Whether the animals are from a "ranch" or "farm", or trapped in the wild, using and killing animals for fur causes tremendous and completely unnecessary suffering.
"Farmed" or "Ranched" Fur
Animals raised to become someone’s fur coat spend their days exposed to the elements in row after row of barren, tiny, urine- and feces-encrusted cages. Investigations have found animals with gruesome injuries going without medical care and foxes and minks pacing in endless circles, crazy from the confinement.
Minks, foxes, chinchillas, raccoons, and other animals on fur farms spend their entire lives confined to tiny, filthy cages, constantly circling and pacing back and forth from stress and boredom, some animals even self-mutilating or cannibalizing cagemates. Foxes are kept in cages measuring only 2.5 feet square, with one to four animals per cage. Minks and other species are generally kept in cages only 1 foot by 3 feet, again with up to four animals per cage. The cramped and overcrowded conditions are especially distressing to solitary animals, like minks.
During the summer, hundreds of thousands of animals endure searing heat and suffer from dizziness and vomiting before dying of heat exhaustion. Baby animals are the most common victims, as they succumb faster to dehydration. In the winter, caged animals have nowhere to seek refuge from freezing temperatures, rain, sleet, and snow.
No federal law protects animals on fur farms. Farmers often kill animals by anal or genital electrocution, which causes them to experience the intense pain of a heart attack while fully conscious. Other killing methods include neck-breaking and suffocation. Sometimes animals are only stunned and are then skinned alive.

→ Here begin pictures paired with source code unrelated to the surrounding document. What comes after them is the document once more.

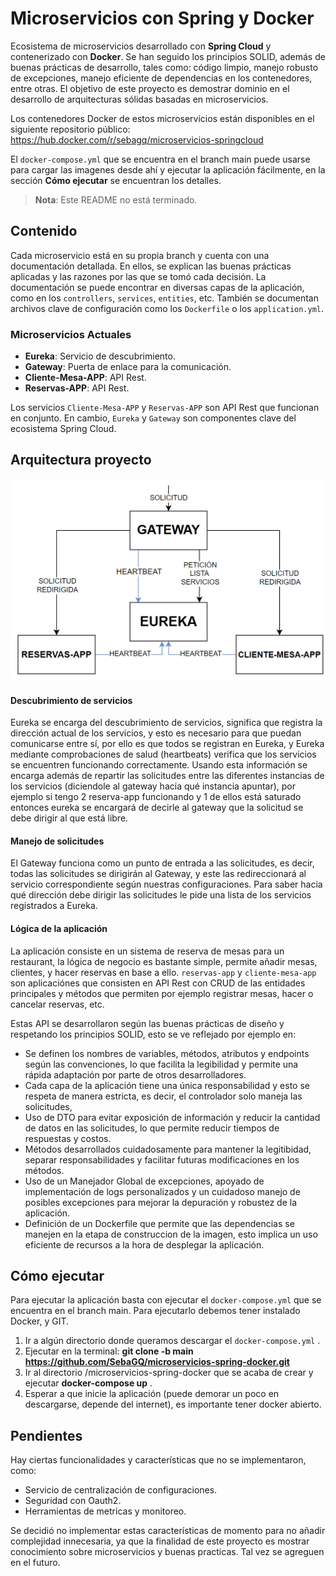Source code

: # Microservicios con Spring y Docker

Ecosistema de microservicios desarrollado con **Spring Cloud** y contenerizado con **Docker**. Se han seguido los principios SOLID, además de buenas prácticas de desarrollo, tales como: código limpio, manejo robusto de excepciones, manejo eficiente de dependencias en los contenedores, entre otras. El objetivo de este proyecto es demostrar dominio en el desarrollo de arquitecturas sólidas basadas en microservicios.

Los contenedores Docker de estos microservicios están disponibles en el siguiente repositorio público: https://hub.docker.com/r/sebagq/microservicios-springcloud

El `docker-compose.yml` que se encuentra en el branch main puede usarse para cargar las imagenes desde ahí y ejecutar la aplicación fácilmente, en la sección **Cómo ejecutar** se encuentran los detalles.


> **Nota**: Este README no está terminado.

## Contenido

Cada microservicio está en su propia branch y cuenta con una documentación detallada. En ellos, se explican las buenas prácticas aplicadas y las razones por las que se tomó cada decisión. La documentación se puede encontrar en diversas capas de la aplicación, como en los `controllers`, `services`, `entities`, etc. También se documentan archivos clave de configuración como los `Dockerfile` o los `application.yml`.

### Microservicios Actuales

- **Eureka**: Servicio de descubrimiento.
- **Gateway**: Puerta de enlace para la comunicación.
- **Cliente-Mesa-APP**: API Rest.
- **Reservas-APP**: API Rest.

Los servicios `Cliente-Mesa-APP` y `Reservas-APP` son API Rest que funcionan en conjunto. En cambio, `Eureka` y `Gateway` son componentes clave del ecosistema Spring Cloud.

## Arquitectura proyecto

<img src="./diagrama-arquitectura.png" alt="Imagen 1" width="1200">

#### Descubrimiento de servicios
Eureka se encarga del descubrimiento de servicios, significa que registra la dirección actual de los servicios, y esto es necesario para que puedan comunicarse entre sí, por ello es que todos se registran en Eureka, y Eureka mediante comprobaciones de salud (heartbeats) verifica que los servicios se encuentren funcionando correctamente. Usando esta información se encarga además de repartir las solicitudes entre las diferentes instancias de los servicios (diciendole al gateway hacia qué instancia apuntar), por ejemplo si tengo 2 reserva-app funcionando y 1 de ellos está saturado entonces eureka se encargará de decirle al gateway que la solicitud se debe dirigir al que está libre.

#### Manejo de solicitudes
El Gateway funciona como un punto de entrada a las solicitudes, es decir, todas las solicitudes se dirigirán al Gateway, y este las redireccionará al servicio correspondiente según nuestras configuraciones. Para saber hacia qué dirección debe dirigir las solicitudes le pide una lista de los servicios registrados a Eureka.

#### Lógica de la aplicación
La aplicación consiste en un sistema de reserva de mesas para un restaurant, la lógica de negocio es bastante simple, permite añadir mesas, clientes, y hacer reservas en base a ello. `reservas-app` y `cliente-mesa-app` son aplicaciónes que consisten en API Rest con CRUD de las entidades principales y métodos que permiten por ejemplo registrar mesas, hacer o cancelar reservas, etc.

Estas API se desarrollaron según las buenas prácticas de diseño y respetando los principios SOLID, esto se ve reflejado por ejemplo en:
- Se definen los nombres de variables, métodos, atributos y endpoints según las convenciones, lo que facilita la legibilidad y permite una rápida adaptación por parte de otros desarrolladores.
- Cada capa de la aplicación tiene una única responsabilidad y esto se respeta de manera estricta, es decir, el controlador solo maneja las solicitudes,
- Uso de DTO para evitar exposición de información y reducir la cantidad de datos en las solicitudes, lo que permite reducir tiempos de respuestas y costos.
- Métodos desarrollados cuidadosamente para mantener la legitibidad, separar responsabilidades y facilitar futuras modificaciones en los métodos.
- Uso de un Manejador Global de excepciones, apoyado de implementación de logs personalizados y un cuidadoso manejo de posibles excepciones para mejorar la depuración y robustez de la aplicación.
- Definición de un Dockerfile que permite que las dependencias se manejen en la etapa de construccion de la imagen, esto implica un uso eficiente de recursos a la hora de desplegar la aplicación.

## Cómo ejecutar

Para ejecutar la aplicación basta con ejecutar el `docker-compose.yml` que se encuentra en el branch main.
Para ejecutarlo debemos tener instalado Docker, y GIT.
1. Ir a algún directorio donde queramos descargar el `docker-compose.yml` .
2. Ejecutar en la terminal: **git clone -b main https://github.com/SebaGQ/microservicios-spring-docker.git**
3. Ir al directorio /microservicios-spring-docker que se acaba de crear  y ejecutar **docker-compose up** .
4. Esperar a que inicie la aplicación (puede demorar un poco en descargarse, depende del internet), es importante tener docker abierto.


## Pendientes

Hay ciertas funcionalidades y características que no se implementaron, como:

- Servicio de centralización de configuraciones.
- Seguridad con Oauth2.
- Herramientas de metricas y monitoreo.

Se decidió no implementar estas características de momento para no añadir complejidad innecesaria, ya que la finalidad de este proyecto es mostrar conocimiento sobre microservicios y buenas practicas. Tal vez se agreguen en el futuro.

There have been numerous undercover investigation done to document the cruelty on fur farms firsthand. Contact us find out more about, or to get details on how to obtain a copy of these tapes.
Suffering in the Wild
Animals like raccoons and foxes caught in steel-jaw leghold traps—the most widely used trap—endure excruciating pain from the steel bars clamped onto their legs, paws, and bodies. Some animals, especially mothers desperate to return to their young, will struggle to get loose, even chewing or twisting off their own legs to escape. Animals suffer for hours or even days in traps before trappers arrive to stomp on their chests or break their necks. The trapped animal is left to suffer blood loss, infection, gangrene, exhaustion, exposure, frostbite, shock, or attack by nonhuman predators. Other animals, such as beavers and muskrats, caught in underwater traps can struggle for up to 20 minutes before drowning. Every year, traps also cripple and kill hundreds of thousands of dogs, cats, birds, and other animals—including endangered species—who are caught by mistake.
But What About Indiginous People's Reliance on The Fur Industry?

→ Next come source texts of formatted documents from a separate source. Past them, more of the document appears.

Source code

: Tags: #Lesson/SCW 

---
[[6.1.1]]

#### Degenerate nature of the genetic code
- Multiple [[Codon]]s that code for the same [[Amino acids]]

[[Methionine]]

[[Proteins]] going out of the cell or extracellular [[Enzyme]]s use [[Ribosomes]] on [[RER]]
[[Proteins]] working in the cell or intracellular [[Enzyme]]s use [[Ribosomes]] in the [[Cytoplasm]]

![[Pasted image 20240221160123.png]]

"The fur trade is the most insidious source of prejudice against native peoples. The Fur Institute of Canada and the government drag token Indians all over Europe to get support for the white fashion and fur industry as if natives were some sort of noble gods. In contrast, back at home, they cut education programs that could get natives out of subsistence jobs like fur trapping."
Paul Hollingsworth, founder of Native/Animal Brotherhood
After a decade of lackluster sales and plummeting profits, the fur industry is shamelessly attempting to justify its bloody trade by claiming to care about indigenous people.
The fur wars of the 1970s and 1980s permanently linked fur, in the minds of consumers, with the barbaric cruelty of steel-jawed traps and the hideous cramped confinement of cage-raised furbearers. With increasing numbers of compassionate people turning their backs on cruelty, the fur industry now alleges to support the traditional trapping lifestyle of aboriginal people. While some indigenous cultures have trapped animals for sustenance, killing animals for the sake of fashion and vanity is irreconcilable with indigenous philosophies of respect for the land and the animals.
The Native/Animal Brotherhood notes that the fur industry is anti-traditional and that the fur industry was a primary force behind the historical subjugation of native peoples. Paul Hollingsworth, founder of the Native/Animal Brotherhood states: "For 300 years the native people have been tools of the fur trade. The fur trade took our land, our culture, and our animal brothers. Once we were one with Mother Earth and all her creatures. It's time we listened to the animals' voices instead of trading in their blood.”
According to Statistics Canada, only 3% of all fur available for sale in North America comes from native trapping. Making an average of $225 per year from the sale of animal skins, aboriginal trappers are paid a pittance for doing the dirty, exhausting, bloody work of an industry that cares nothing about the indigenous people and even less about the animals. While the fur industry claims that aboriginal survival depends on trapping and the sale of fur, clearly, the continuation of trapping as the sole source of income will keep aboriginal people below even subsistence-level incomes.